The International Monetary Fund on Thursday slammed the Pakistani government’s new annual budget proposal, saying it failed to implement a fairer tax system in the draft.
The harsh criticism from the IMF’s representative in Pakistan, Esther Perez Ruiz, has raised fresh concerns about the success of months-long talks between the cash-strapped Islamic State and lenders over a stalled bailout package.
However, Perez-Ruiz also said the IMF offered to “work with the government to refine its budget strategy”.
The Islamabad government last week presented its budget for the next fiscal year starting July 1 in the National Assembly, or the lower house of parliament. The draft also introduces a new tax amnesty program and skips some expected taxes.
The proposal is likely Prime Minister Shahbaz Sharif’s attempt to stave off disinflation protests and bring relief to the poorest.
However, it also envisions wage increases for government employees by as much as 35%, drawing criticism as experts question how the government will raise resources for development projects and wages as the fiscal deficit widens to alarming levels.
Lawmakers are expected to debate and vote on the budget later this month.
Perez Ruiz said the Pakistani government was missing “opportunities to broaden the tax base in a more progressive manner, with a long list of new tax payments further reducing the fairness of the tax system and undermining the resources needed to provide more support to the vulnerable.” . “People.
Pakistan has agreed with the International Monetary Fund to revive the $6 billion bailout package originally signed by former Prime Minister Imran Khan in 2019. In April 2022, his government was ousted in a vote of no confidence in parliament and replaced by Sharif’s cabinet.
Perez Ruiz also said the new tax amnesty announced in the budget proposal goes against the IMF’s planned “conditions and governance agenda and sets a damaging precedent”.

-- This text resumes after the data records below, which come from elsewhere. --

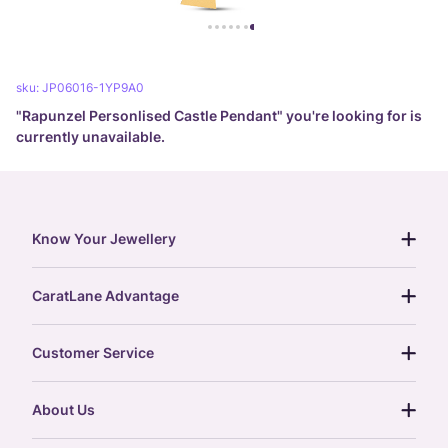
sku:
JP06016-1YP9A0
"
Rapunzel Personlised Castle Pendant
" you're looking for is
currently unavailable.
Know Your Jewellery
diamond guide
CaratLane Advantage
jewellery guide
15-day returns
gemstones guide
Customer Service
free shipping
gold rate
return policy
postcards
About Us
treasure chest
order status
gold exchange
glossary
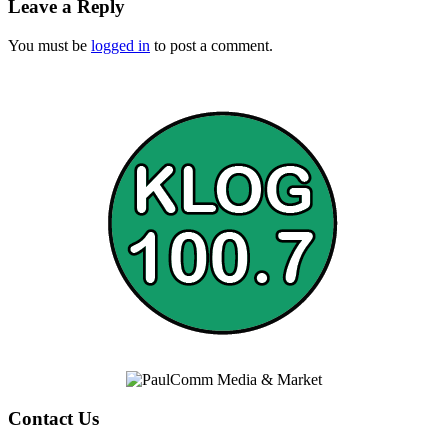
Leave a Reply
You must be
logged in
to post a comment.
Contact Us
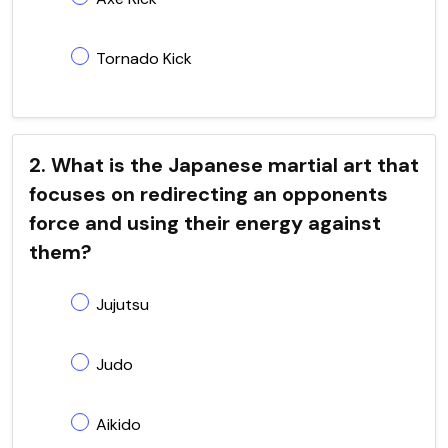
Tornado Kick
2. What is the Japanese martial art that
focuses on redirecting an opponents
force and using their energy against
them?
Jujutsu
Judo
Aikido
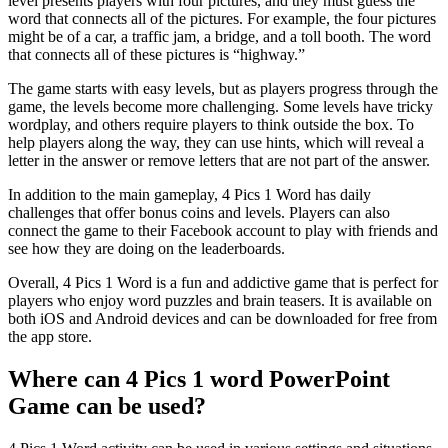
level presents players with four pictures, and they must guess the
word that connects all of the pictures. For example, the four pictures
might be of a car, a traffic jam, a bridge, and a toll booth. The word
that connects all of these pictures is “highway.”
The game starts with easy levels, but as players progress through the
game, the levels become more challenging. Some levels have tricky
wordplay, and others require players to think outside the box. To
help players along the way, they can use hints, which will reveal a
letter in the answer or remove letters that are not part of the answer.
In addition to the main gameplay, 4 Pics 1 Word has daily
challenges that offer bonus coins and levels. Players can also
connect the game to their Facebook account to play with friends and
see how they are doing on the leaderboards.
Overall, 4 Pics 1 Word is a fun and addictive game that is perfect for
players who enjoy word puzzles and brain teasers. It is available on
both iOS and Android devices and can be downloaded for free from
the app store.
Where can 4 Pics 1 word PowerPoint
Game can be used?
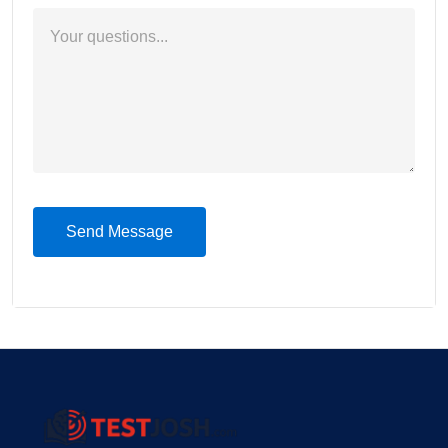
Send Message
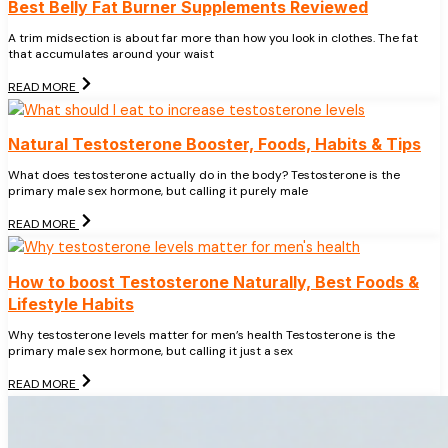
Best Belly Fat Burner Supplements Reviewed
A trim midsection is about far more than how you look in clothes. The fat
that accumulates around your waist
READ MORE
Natural Testosterone Booster, Foods, Habits & Tips
What does testosterone actually do in the body? Testosterone is the
primary male sex hormone, but calling it purely male
READ MORE
How to boost Testosterone Naturally, Best Foods &
Lifestyle Habits
Why testosterone levels matter for men’s health Testosterone is the
primary male sex hormone, but calling it just a sex
READ MORE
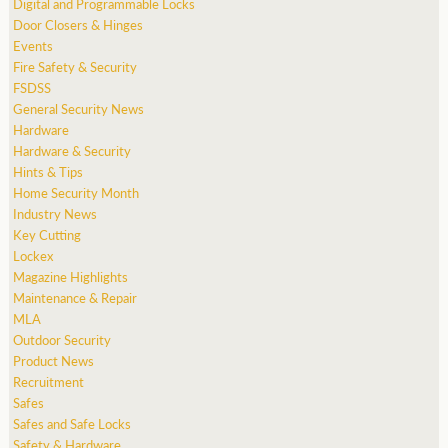
Digital and Programmable Locks
Door Closers & Hinges
Events
Fire Safety & Security
FSDSS
General Security News
Hardware
Hardware & Security
Hints & Tips
Home Security Month
Industry News
Key Cutting
Lockex
Magazine Highlights
Maintenance & Repair
MLA
Outdoor Security
Product News
Recruitment
Safes
Safes and Safe Locks
Safety & Hardware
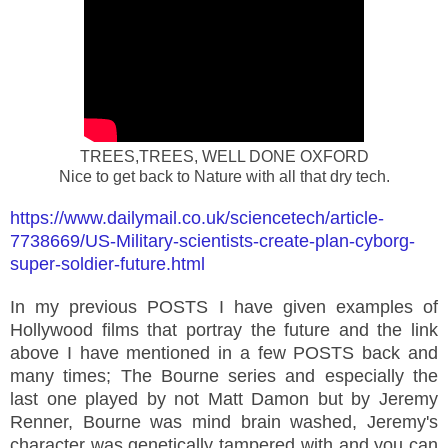
TREES,TREES, WELL DONE OXFORD
Nice to get back to Nature with all that dry tech.
https://www.dailymail.co.uk/sciencetech/article-
7738669/US-Military-scientists-create-plan-cyborg-
super-soldier-future.html
In my previous POSTS I have given examples of
Hollywood films that portray the future and the link
above I have mentioned in a few POSTS back and
many times; The Bourne series and especially the
last one played by not Matt Damon but by Jeremy
Renner, Bourne was mind brain washed, Jeremy's
character was genetically tampered with and you can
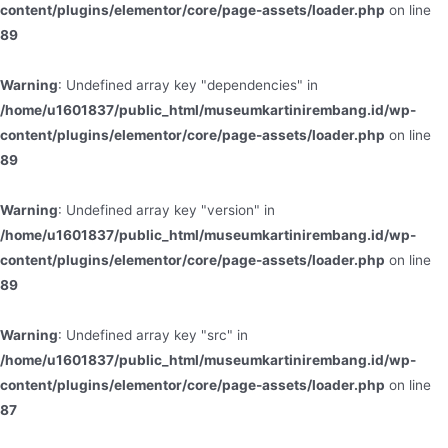
content/plugins/elementor/core/page-assets/loader.php
on line
89
Warning
: Undefined array key "dependencies" in
/home/u1601837/public_html/museumkartinirembang.id/wp-
content/plugins/elementor/core/page-assets/loader.php
on line
89
Warning
: Undefined array key "version" in
/home/u1601837/public_html/museumkartinirembang.id/wp-
content/plugins/elementor/core/page-assets/loader.php
on line
89
Warning
: Undefined array key "src" in
/home/u1601837/public_html/museumkartinirembang.id/wp-
content/plugins/elementor/core/page-assets/loader.php
on line
87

Pakistan is just two weeks away from meeting the IMF’s conditions to qualify for a much-needed $1.1 billion payment that has been on hold since November.
“Pakistan is still negotiating with the IMF,” Finance Minister Ishakhdar said after Peres Ruiz’s statement.
Pakistan is grappling with one of its worst economic crises, with food costs rising and annual inflation approaching 30%, compared with weekly inflation of nearly 45% last month. It is also battling the aftermath of last summer’s devastating floods, which killed more than 1,700 people and caused a staggering $30 billion in damages.
Also on Thursday, the government in southern Sindh, the hardest-hit province by floods, prepared for Cyclone Bipajoy after it made landfall in neighboring India and was expected to reach Pakistan within hours. So far, 73,000 people have been evacuated from dangerous areas in the cyclone’s path, the government said.